È terminato il processo per il caso di abuso più grave in Svizzera: 13 anni di reclusione
È terminato lo scorso venerdì il processo contro il socioterapeuta 57enne accusato di aver abusato sessualmente di “solo” 33 bambini e giovani handicappati tra il 2000 e il 2010. In realtà sarebbero oltre 120 le vittime dell’uomo, ma in gran parte sono andati in prescrizione e quindi non erano oggetto del processo. Il Tribunale regionale di Berna ha condannato il 57enne a tredici anni di reclusione e a misure terapeutiche in ambito stazionario, non sarà invece condannato all’internamento.

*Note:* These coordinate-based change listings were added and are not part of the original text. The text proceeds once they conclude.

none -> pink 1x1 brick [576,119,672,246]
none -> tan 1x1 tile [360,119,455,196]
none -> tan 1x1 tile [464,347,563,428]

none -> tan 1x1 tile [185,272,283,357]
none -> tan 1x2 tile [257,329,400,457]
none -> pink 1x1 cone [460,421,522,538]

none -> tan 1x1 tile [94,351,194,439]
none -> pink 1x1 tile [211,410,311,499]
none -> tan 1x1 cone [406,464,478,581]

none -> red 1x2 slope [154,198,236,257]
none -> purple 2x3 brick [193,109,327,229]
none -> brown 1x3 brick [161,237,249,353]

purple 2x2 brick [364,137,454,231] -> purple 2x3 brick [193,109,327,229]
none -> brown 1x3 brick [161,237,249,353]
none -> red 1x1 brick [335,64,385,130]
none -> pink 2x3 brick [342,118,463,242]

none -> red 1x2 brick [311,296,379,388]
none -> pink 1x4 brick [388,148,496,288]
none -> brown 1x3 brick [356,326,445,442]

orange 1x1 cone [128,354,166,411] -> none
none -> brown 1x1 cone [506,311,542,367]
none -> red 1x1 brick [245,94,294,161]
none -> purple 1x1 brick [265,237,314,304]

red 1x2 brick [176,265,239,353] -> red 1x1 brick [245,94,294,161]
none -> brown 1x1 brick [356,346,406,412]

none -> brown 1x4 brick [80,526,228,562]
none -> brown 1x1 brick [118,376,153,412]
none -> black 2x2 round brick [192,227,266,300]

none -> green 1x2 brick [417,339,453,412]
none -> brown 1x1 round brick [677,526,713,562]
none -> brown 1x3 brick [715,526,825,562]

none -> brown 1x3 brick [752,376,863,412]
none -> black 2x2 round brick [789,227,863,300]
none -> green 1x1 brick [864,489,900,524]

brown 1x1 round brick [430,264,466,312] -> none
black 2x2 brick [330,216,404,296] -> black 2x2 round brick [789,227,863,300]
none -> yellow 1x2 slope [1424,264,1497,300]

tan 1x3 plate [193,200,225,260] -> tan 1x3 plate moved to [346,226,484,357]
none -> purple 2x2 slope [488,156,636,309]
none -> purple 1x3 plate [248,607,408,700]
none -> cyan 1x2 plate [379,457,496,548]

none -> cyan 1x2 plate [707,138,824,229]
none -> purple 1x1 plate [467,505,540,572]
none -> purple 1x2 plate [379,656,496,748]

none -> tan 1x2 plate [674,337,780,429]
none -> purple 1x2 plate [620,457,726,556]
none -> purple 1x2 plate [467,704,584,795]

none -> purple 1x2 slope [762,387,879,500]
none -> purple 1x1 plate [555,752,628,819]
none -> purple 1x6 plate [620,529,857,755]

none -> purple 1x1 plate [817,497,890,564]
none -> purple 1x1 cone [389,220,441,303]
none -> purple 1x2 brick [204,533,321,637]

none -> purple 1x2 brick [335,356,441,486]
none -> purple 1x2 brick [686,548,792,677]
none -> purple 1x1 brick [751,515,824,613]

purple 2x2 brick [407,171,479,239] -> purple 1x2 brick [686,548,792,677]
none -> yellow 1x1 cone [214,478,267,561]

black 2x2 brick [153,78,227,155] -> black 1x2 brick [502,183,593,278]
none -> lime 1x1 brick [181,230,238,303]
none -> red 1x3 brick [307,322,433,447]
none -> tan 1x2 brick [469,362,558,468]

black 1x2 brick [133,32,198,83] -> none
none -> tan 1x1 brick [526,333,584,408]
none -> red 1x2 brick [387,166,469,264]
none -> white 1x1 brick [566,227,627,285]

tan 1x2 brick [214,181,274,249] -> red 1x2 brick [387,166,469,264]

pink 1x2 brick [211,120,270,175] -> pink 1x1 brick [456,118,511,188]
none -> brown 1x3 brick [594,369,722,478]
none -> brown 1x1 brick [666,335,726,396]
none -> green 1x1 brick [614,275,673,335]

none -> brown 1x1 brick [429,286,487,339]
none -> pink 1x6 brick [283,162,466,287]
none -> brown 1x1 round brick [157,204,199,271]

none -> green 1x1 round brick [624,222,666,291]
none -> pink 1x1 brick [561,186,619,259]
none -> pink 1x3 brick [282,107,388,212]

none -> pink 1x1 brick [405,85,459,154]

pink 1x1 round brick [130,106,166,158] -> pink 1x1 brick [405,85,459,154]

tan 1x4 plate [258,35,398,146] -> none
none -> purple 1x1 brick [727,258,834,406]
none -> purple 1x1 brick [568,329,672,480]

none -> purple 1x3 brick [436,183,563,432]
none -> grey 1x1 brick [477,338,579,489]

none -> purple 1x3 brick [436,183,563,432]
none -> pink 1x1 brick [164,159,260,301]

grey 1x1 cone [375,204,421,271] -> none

Il difensore d’ufficio John Wyss ha dichiarato che il socioterapeuta pedofilo molto probabilmente accetterà la decisione, ma la decisione, però, sarà presa definitivamente solo questa settimana. Secondo Wyss sarebbe giusta la sentenza, “la giustificazione mi ha convinto” e condivide che non ci sarà la condanna all’internamento, l’uomo avrebbe il diritto di una chance. Ueli Affolter, direttore dell’unione Socialbern ha detto che è: “non deluso, ma sorpreso. Non mi sarei aspettato che gli sarebbe stata data una chance. Sull’internamento avrei quasi scommesso. – e continua – Ho ammirato le vittime che hanno partecipato al processo”.
La difesa aveva auspicato una condanna ad un massimo di dieci anni di carcere sospesi a favore di una misura stazionaria. La procuratrice aveva chiesto, oltre alla pena detentiva massima di 15 anni, l’internamento del 57enne.
La procuratrice pubblica Erika Marti ha detto che fosse un “caso superlativo”, facendo riferimento all’enorme numero di abusi e l’elevato numero di vittime, e che l’accusato avrebbe agito “senza scrupoli e con un’enorme energia criminale”.
Con capelli rasati a millimetro il 57enne si è presentato al Tribunale regionale di Berna cercando di rispondere a tutte le domande fatte dai giudici e perfino interrompendoli per specificare come siano andate veramente le cose. Più volte, il socioterapeuta ha nominato quanto sia contento che finalmente ci sia l’inizio del processo: “Ci dev’essere una chiusura”, ha detto l’accusato, aggiungendo che fosse cosciente del fatto che le vittime e le loro famiglie si porteranno dietro per molto tempo le sue azioni. Dei suoi interessi pedofili l’accusato è venuto a conoscenza nella pubertà, a 15 anni ha abusato del fratello che allora era solo un bambino piccolo e nonostante i genitori l’abbiano scoperto, l’azione rimase senza conseguenze, l’accusato racconta “Mio padre mi ha detto che fossi una bestiaccia perché sono omosessuale”.
Dopo questo caso il 57enne ha continuato a fare abuso di bambini a cui badava, poi facendo l’aiutante durante gite scolastiche e infine per decenni di handicappati. Ha costretto perfino grandi invalidi al sesso orale e anale, era al corrente che fosse malato ma “non potevo resistere”, ha spiegato. Durante la cura intima ha toccato le sue vittime e durante la guardia notturna si metteva a letto con loro e gli toglieva vestiti e pannolini. Le sue azioni le ha registrate su video. Alle diverse domande della procuratrice dello stato ha risposto: “non ero cosciente di quello che facevo alle vittime. Pensavo che le azioni fossero di comune accordo”, ma se le vittime si difendevano, lui era pronto a ricorrere alla violenza.
Il 57enne socioterapeuta ha abusato soprattutto di ragazzi piccoli, perché ha abusato anche di bambine e giovani donne non lo può spiegare. “Non so – ha spiegato lentamente – durante le violenze pensavo sempre a ragazzi”. L’accusato avrebbe abusato di alcune vittime per tanti anni. Inoltre l’accusato ha spiegato che solo ora avrebbe realizzato le sue azioni e che sarebbe contento di essere stato arrestato, in modo che non possano esserci più possibilità di altri incontri con ragazzi o di abusi. “Ora, dopo l’arresto, sto meglio di prima. La pressione di dovermi nascondere è soppressa”. Nonostante la continua paura di essere scoperto, il 57enne non si è costituito alla polizia neanche dopo che un suo collega di lavoro è stato arrestato per abuso. Per molti anni è riuscito a inventare scuse, quando c’erano sospetti. Contava di non essere citato in giudizio manco quando le sue azioni nella casa di cura a Zofingen sono state scoperte nel 2010, per questo motivo non avrebbe provveduto a cancellare i filmati degli abusi – “Sarebbe stato un peccato non avere più questi video”, ha detto con una voce convinta, mentre nella sala tra i presenti aumentava l’agitazione.